Am Samstag wird die französische Hauptstadt Paris in eine Hochsicherheitszone verwandelt, um das Champions-League-Finale zwischen Paris Saint-Germain und dem FC Arsenal abzusichern. Innenminister Laurent Nuñez gab bekannt, dass im Großraum Paris 8000 Polizeibeamte und 2500 Feuerwehrleute mobilisiert werden, um mögliche Ausschreitungen zu verhindern und die öffentliche Ordnung während des Spiels, das in Budapest stattfindet, zu gewährleisten.
Zusätzlich werden landesweit 22.000 Polizisten eingesetzt, um die Sicherheit rund um dieses bedeutende Fußballereignis sicherzustellen. Diese Maßnahmen folgen auf die schweren Ausschreitungen, die nach dem letzten Champions-League-Sieg von PSG im vergangenen Jahr stattfanden. Damals kam es zu zwei Todesfällen, fast 200 Verletzten und 559 Festnahmen. Außerdem wurden etwa 700 Brände gezählt, vor allem von Fahrzeugen. Die Krawalle konzentrierten sich auf die Champs-Élysées und in der Nähe des Prinzenparks, wo viele Fans beim Public Viewing zusammenkamen.
Strenge Sicherheitsmaßnahmen und Einschränkungen
Um derartige Vorfälle zu verhindern, werden am Wochenende rund um den Parc des Princes und auf den Champs-Élysées strenge Sicherheitsmaßnahmen umgesetzt.
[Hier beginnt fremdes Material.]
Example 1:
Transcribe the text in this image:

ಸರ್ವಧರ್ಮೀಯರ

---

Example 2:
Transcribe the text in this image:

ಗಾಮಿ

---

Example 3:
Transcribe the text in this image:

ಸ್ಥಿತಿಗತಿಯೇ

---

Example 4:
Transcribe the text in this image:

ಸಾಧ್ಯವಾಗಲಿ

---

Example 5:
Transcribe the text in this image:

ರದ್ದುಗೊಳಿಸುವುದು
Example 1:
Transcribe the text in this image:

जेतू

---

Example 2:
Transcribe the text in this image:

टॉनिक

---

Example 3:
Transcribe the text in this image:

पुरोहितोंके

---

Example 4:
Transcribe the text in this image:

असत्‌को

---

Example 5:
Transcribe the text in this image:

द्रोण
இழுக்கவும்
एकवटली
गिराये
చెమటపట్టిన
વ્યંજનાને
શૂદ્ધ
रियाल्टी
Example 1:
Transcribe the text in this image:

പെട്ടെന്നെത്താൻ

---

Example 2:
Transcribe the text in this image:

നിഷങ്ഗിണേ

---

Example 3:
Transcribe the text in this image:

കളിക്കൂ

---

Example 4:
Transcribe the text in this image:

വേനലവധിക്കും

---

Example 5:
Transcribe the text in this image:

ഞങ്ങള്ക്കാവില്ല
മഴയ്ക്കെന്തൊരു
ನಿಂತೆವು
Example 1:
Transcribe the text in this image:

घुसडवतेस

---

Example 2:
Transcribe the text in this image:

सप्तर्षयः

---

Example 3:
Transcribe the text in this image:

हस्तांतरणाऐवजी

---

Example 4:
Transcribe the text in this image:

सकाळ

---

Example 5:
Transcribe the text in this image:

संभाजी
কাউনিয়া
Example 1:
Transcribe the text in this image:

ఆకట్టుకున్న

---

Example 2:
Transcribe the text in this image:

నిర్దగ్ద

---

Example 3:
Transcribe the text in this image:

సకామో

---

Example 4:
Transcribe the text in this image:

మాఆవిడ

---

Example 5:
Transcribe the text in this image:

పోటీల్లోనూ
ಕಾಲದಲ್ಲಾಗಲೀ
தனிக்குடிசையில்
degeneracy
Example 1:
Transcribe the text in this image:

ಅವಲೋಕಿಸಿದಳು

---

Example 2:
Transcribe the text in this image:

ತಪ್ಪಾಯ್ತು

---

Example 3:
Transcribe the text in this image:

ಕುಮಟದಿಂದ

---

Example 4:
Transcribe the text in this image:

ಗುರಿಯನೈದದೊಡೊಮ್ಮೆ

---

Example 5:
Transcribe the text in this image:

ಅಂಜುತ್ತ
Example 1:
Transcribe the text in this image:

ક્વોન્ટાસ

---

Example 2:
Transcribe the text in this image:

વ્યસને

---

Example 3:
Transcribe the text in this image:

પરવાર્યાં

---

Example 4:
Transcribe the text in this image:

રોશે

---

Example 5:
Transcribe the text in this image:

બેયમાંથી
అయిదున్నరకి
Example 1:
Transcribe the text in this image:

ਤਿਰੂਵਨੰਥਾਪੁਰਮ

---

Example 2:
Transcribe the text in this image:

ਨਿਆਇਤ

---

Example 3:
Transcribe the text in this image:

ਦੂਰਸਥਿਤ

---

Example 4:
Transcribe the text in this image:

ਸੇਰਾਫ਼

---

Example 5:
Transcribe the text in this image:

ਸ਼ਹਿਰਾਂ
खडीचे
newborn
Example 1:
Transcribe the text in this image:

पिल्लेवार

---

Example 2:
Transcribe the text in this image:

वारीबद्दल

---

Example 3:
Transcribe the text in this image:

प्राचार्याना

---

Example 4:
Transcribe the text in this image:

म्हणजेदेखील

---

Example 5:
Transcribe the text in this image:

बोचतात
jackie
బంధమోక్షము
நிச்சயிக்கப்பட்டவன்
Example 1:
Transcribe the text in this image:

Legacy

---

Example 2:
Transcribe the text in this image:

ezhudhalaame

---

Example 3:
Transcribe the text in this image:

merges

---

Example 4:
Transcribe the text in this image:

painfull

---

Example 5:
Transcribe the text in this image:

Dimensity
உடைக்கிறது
Dazu gehören Straßensperren, Parkverbote und umfangreiche Zugangskontrollen. Kritische Bereiche werden videoüberwacht, und einige Metro-Stationen bleiben geschlossen. Gastronomiebetriebe auf den Champs-Élysées sind zudem angehalten, vor Spielbeginn zu schließen und ihre Außengestaltung ins Innere zu bringen.
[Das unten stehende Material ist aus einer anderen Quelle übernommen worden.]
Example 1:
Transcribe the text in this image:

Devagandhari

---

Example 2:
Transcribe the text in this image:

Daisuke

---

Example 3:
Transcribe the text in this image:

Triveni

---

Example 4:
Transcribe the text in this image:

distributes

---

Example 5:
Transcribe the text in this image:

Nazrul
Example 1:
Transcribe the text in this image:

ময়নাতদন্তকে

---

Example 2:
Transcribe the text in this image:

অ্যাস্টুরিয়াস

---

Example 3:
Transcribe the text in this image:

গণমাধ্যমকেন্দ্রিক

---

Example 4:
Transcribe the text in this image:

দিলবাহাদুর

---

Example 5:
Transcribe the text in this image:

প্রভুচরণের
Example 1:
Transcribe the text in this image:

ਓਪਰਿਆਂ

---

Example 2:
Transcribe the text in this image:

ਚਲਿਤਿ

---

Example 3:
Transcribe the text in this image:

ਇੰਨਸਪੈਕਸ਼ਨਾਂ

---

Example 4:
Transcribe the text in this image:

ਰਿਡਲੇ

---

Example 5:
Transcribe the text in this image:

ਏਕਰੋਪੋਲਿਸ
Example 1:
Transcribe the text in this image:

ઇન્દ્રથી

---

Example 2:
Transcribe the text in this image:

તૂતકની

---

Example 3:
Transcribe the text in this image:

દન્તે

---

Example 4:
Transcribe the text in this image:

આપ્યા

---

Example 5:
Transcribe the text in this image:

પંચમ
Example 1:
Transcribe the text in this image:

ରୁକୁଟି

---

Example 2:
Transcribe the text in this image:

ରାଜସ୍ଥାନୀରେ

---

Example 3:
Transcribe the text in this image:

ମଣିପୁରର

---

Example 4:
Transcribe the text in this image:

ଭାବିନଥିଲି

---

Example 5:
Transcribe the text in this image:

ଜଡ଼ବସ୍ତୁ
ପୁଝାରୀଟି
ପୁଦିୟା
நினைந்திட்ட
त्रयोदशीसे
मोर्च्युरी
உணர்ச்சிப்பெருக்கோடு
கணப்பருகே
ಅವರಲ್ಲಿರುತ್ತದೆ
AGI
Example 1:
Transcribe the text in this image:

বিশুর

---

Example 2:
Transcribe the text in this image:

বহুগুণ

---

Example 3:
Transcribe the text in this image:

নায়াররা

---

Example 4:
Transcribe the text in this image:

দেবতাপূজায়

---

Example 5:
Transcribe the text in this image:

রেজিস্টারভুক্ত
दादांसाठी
Bereits nach dem Einzug von Paris ins Finale Anfang Mai gab es in der Hauptstadt vereinzelte Ausschreitungen, bei denen 123 Personen festgenommen und elf verletzt wurden. Um die Kontrolle zu behalten, setzte die Polizei in einigen Fällen Tränengas ein.
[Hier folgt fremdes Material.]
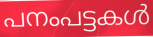
പനംപട്ടകൾ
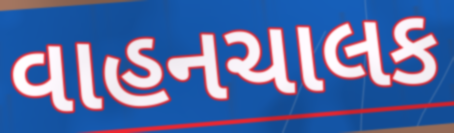
વાહનચાલક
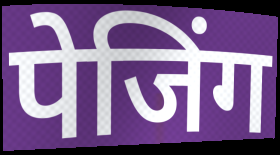
पेजिंग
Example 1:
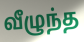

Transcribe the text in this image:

வீழுந்த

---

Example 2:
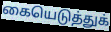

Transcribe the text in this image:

கையெடுத்துக்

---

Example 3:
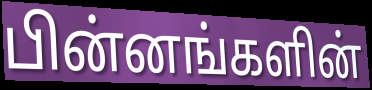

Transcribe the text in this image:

பின்னங்களின்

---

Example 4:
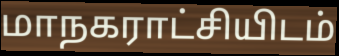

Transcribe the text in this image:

மாநகராட்சியிடம்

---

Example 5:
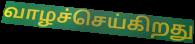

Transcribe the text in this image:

வாழச்செய்கிறது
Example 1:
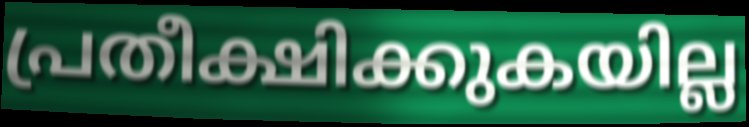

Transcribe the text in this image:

പ്രതീക്ഷിക്കുകയില്ല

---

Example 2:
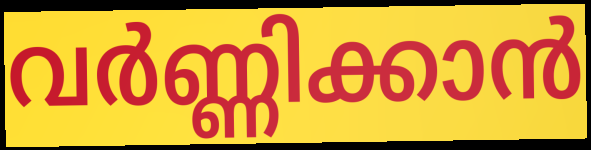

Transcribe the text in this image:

വർണ്ണിക്കാൻ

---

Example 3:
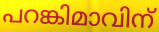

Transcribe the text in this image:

പറങ്കിമാവിന്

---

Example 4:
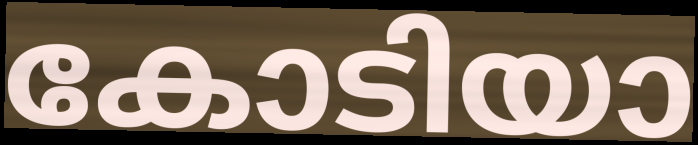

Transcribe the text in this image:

കോടിയാ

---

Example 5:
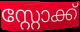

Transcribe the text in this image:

സ്റ്റോക്ക്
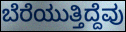
ಬೆರೆಯುತ್ತಿದ್ದೆವು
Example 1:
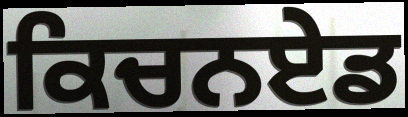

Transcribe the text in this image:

ਕਿਚਨਏਡ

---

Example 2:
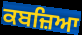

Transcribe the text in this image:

ਕਬਜ਼ਿਆ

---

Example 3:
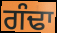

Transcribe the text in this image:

ਗੰਢਾ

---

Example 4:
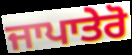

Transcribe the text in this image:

ਜਾਪਾਤੇਰੋ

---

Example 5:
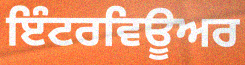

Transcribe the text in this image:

ਇੰਟਰਵਿਊਅਰ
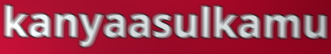
kanyaasulkamu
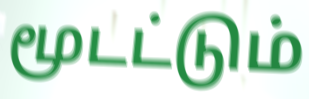
மூடட்டும்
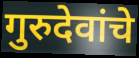
गुरुदेवांचे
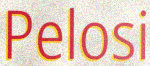
Pelosi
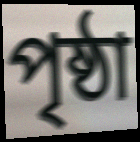
পৃষ্ঠা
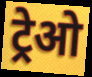
ट्रेओ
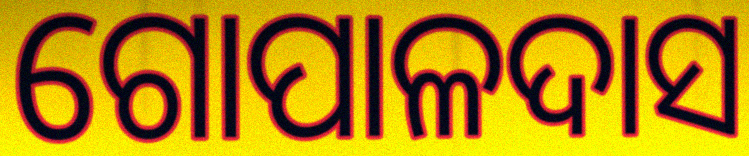
ଗୋପାଳଦାସ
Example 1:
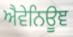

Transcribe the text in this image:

ਐਵੇਨਿਊਞ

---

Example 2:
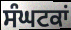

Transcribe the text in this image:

ਸੰਘਟਕਾਂ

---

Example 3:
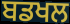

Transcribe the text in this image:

ਬਡਖਲ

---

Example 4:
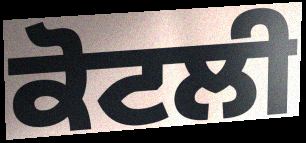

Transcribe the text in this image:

ਕੋਟਲੀ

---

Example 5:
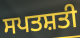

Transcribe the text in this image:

ਸਪਤਸ਼ਤੀ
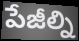
పేజీల్ని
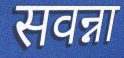
सवन्ना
Die umfangreichen Sicherheitsvorkehrungen verdeutlichen die Besorgnis der Behörden, dass die Emotionen der Fans während des Spiels hochkochen könnten. Die Stadt Paris sowie die Sicherheitskräfte sind fest entschlossen, alle notwendigen Maßnahmen zu ergreifen, um die Sicherheit von Zuschauern und der Öffentlichkeit zu gewährleisten.